While lengthy, the entire roundtable discussion is well worth the read. In particular, I took away two key points from the roundtable discussion.
1. Everyone has an agenda. Here's the Dude of WV, who pulls for West Virginia, on the role the Mountaineers' role in conference realignment.
My guess is that most people don't realize the role West Virginia has played in conference realignment / expansion going back to 2010-2011 when Pitt and WVU tried to save the Big East and then tried to get the ACC to accept them as a pair. A block of ACC schools lead by UNC and Duke rejected WVU and forced the Mountaineers into the Big 12. Florida State and Clemson were upset that WVU was blackballed and felt that the basketball interests of the ACC were potentially damning ACC football.
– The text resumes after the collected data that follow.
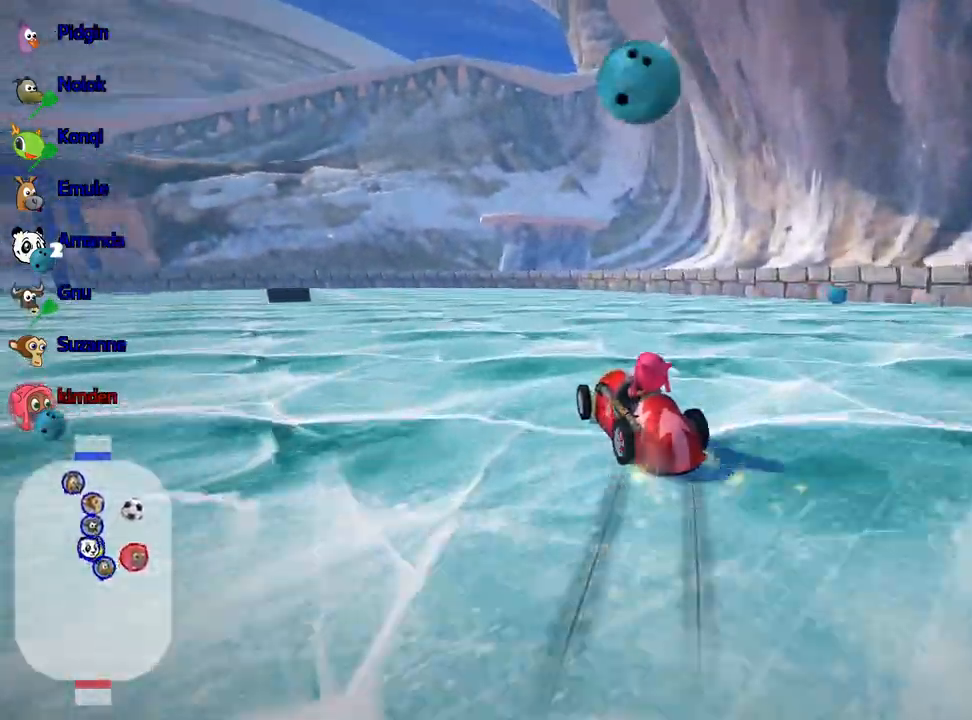
{"keys": ["right"], "events": [[17, "right", "down"], [267, "right", "up"], [317, "up", "up"], [450, "right", "down"]]}
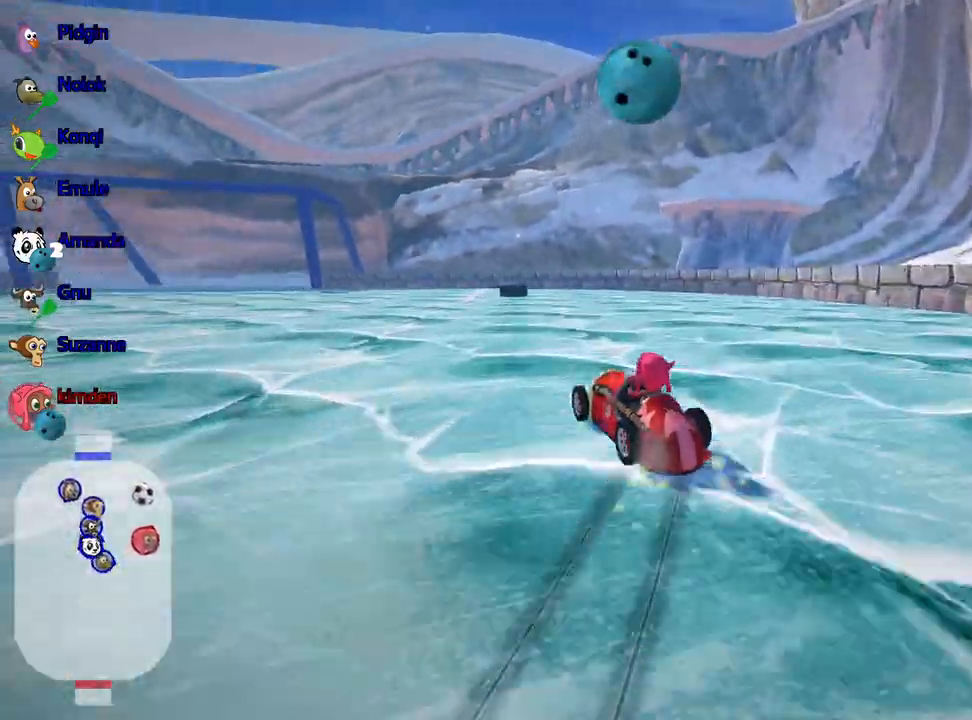
{"keys": ["right"], "events": []}
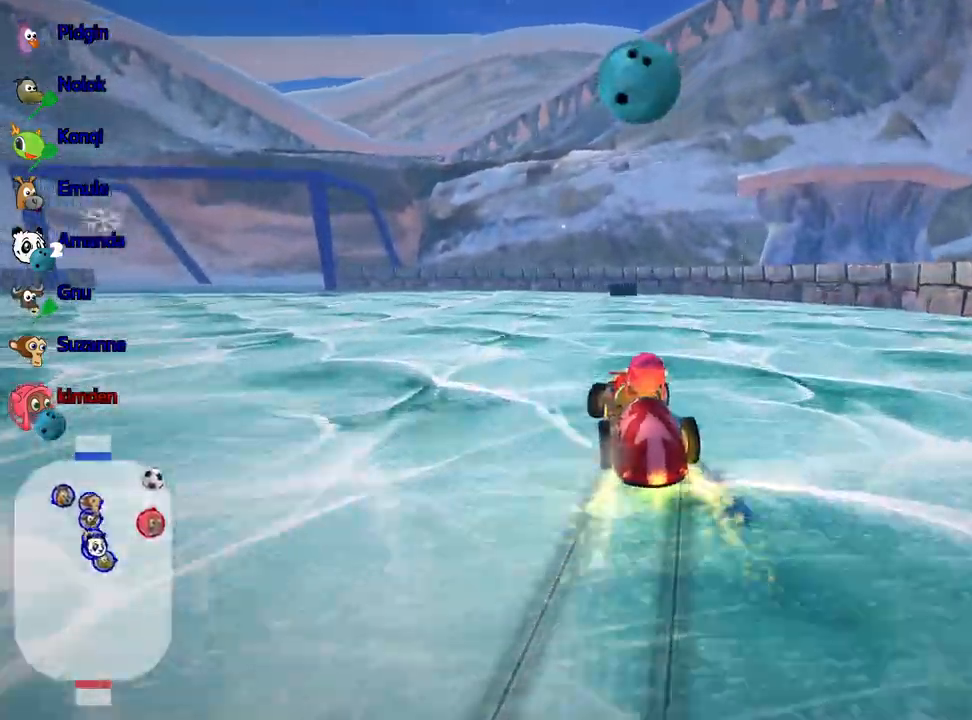
{"keys": ["right"], "events": []}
The new ACC TV contract, which in reality did not add money to the pot for Pitt and Syracuse, put the ACC's football powers in danger in terms of competition from the surrounding ACC schools and WVU used that fear to sow the seeds for the current volatile state of the ACC.
While anything can happen in conference realignment, it is worth pointing out that the only groups that consider the ACC most unstable are the groups that stand to benefit the most from its eventual collapse:
-- Big 12 fans, including a West Virginia fan base who wants to see the Big 12 expand further to valide their own move, mostly at the expense of the conference that initially rebuffed the mountaineers (see the quote above)
-- SEC fans, which stand to benefit from poaching the ACC by adding two more schools. Most often rumored expansion candidates include Virginia Tech and N.C. State, though adding North Carolina and Virginia would be the bigger power play by Mike Slive.
-- Maryland, which is hoping to see the ACC's $52 million lawsuit against the school either struck down or substantially lowered. In addition, the Terps are motivated to validate their own move to the Big Ten by bringing over a few former conference foes (because have you met a fan of a current Big Ten program who is happy with the additions of the Terps and the Scarlet Knights?).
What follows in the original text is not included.